Source code: https://github.com/varun-jois/FSRST

Introduction

Face super-resolution aims to reconstruct high-resolution (HR) facial images from low-resolution (LR) inputs, enhancing fine details. This task is challenging because it is ill-posed: many possible HR outputs can correspond to the same LR image.

To reduce ambiguity, Reference-Based Super-Resolution (RefSR) introduces external HR reference images that share similar content (e.g., same person’s other photos). The model can then use these reference textures and shapes to guide reconstruction.

However, RefSR introduces two main challenges:

  1. Alignment problem – matching facial structures between LR input and HR reference images.
  2. Information aggregation problem – determining how much and which parts of each reference to use.

Traditional alignment methods (like deformable convolutions) are powerful but unstable and hard to train. To overcome this, the authors propose FSRST, which uses a Spatial Transformer Network (STN) for stable alignment and a distance-based weighted aggregation for effective information fusion.

Method

The proposed Face Super-Resolution using Spatial Transformer (FSRST) is an end-to-end model with four components:

image.png

  1. Feature Extractor:

    Extracts features from both the LR input and HR references using residual blocks. Reference images are converted to grayscale and reshaped (space-to-depth) to match the LR resolution.
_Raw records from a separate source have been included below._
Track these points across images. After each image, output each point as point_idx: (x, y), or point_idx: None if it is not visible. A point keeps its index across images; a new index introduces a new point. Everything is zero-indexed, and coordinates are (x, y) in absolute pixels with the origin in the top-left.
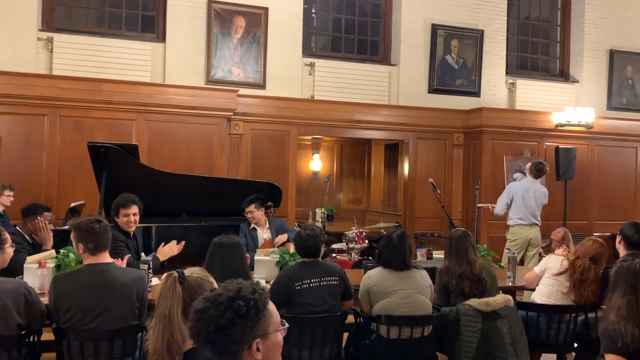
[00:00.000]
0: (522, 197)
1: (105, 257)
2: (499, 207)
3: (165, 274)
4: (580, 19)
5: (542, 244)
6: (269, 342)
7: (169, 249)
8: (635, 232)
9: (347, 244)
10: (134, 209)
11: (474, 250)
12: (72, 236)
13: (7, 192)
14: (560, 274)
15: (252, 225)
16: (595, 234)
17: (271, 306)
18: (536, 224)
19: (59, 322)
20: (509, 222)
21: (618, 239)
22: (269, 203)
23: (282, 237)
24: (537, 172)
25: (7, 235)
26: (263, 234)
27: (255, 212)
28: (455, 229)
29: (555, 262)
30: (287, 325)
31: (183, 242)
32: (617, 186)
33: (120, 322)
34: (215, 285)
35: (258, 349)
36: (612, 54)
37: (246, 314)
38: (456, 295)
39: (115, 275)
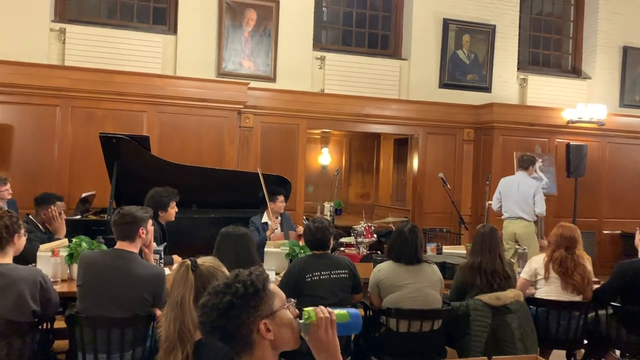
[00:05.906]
0: (508, 190)
1: (130, 246)
2: (493, 203)
3: (179, 262)
4: (594, 14)
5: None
6: (277, 321)
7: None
8: None
9: (355, 238)
10: None
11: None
12: None
13: (2, 187)
14: (548, 275)
15: (264, 219)
16: (605, 232)
17: (272, 286)
18: (523, 218)
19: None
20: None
21: (638, 236)
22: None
23: (294, 234)
24: (522, 162)
25: (22, 222)
26: (274, 226)
27: (282, 203)
28: (482, 224)
29: (538, 262)
30: (293, 300)
31: None
32: (628, 184)
33: (125, 311)
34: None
35: (268, 330)
36: (626, 50)
37: (244, 294)
38: (478, 292)
39: (130, 265)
  2. Spatial Transformer Alignment (STA):

    Replaces unstable deformable convolutions with a Spatial Transformer module. It predicts an affine transformation that aligns each reference’s features with those of the LR image. This alignment is differentiable and stable, ensuring good correspondence between LR and HR feature spaces.

    image.png

  3. Distance-Based Weighted Aggregation (DWA):

    After alignment, the model computes the L2-distance between each aligned reference feature and the LR feature. A softmax weighting gives higher importance to more similar references, while irrelevant ones are ignored. This allows the model to dynamically use helpful references or fall back to single-image SR when references are poor.

  4. Output Constructor:

    Combines aggregated and LR features and passes them through multiple residual blocks and sub-pixel convolution for upsampling. The model predicts a residual image, added to a bicubic-upsampled LR image to produce the final HR output.

Conclusion

The FSRST model introduces a stable and efficient alternative to deformable alignment for reference-based face super-resolution.

Its Spatial Transformer alignment provides consistent and accurate correspondence, while the distance-based aggregation flexibly handles multiple references.

Experiments on DFD, CelebAMask-HQ, and VoxCeleb2 datasets show that FSRST outperforms previous methods like TTSR, C2-Matching, MRefSR, and HIME — achieving higher PSNR/SSIM with fewer parameters.

Although the STN-based alignment is not fully convolutional (fixed input size), the method is lightweight, effective, and adaptable for real-time applications such as video conferencing.

Future work aims to extend this model to video super-resolution and make the alignment module fully convolutional.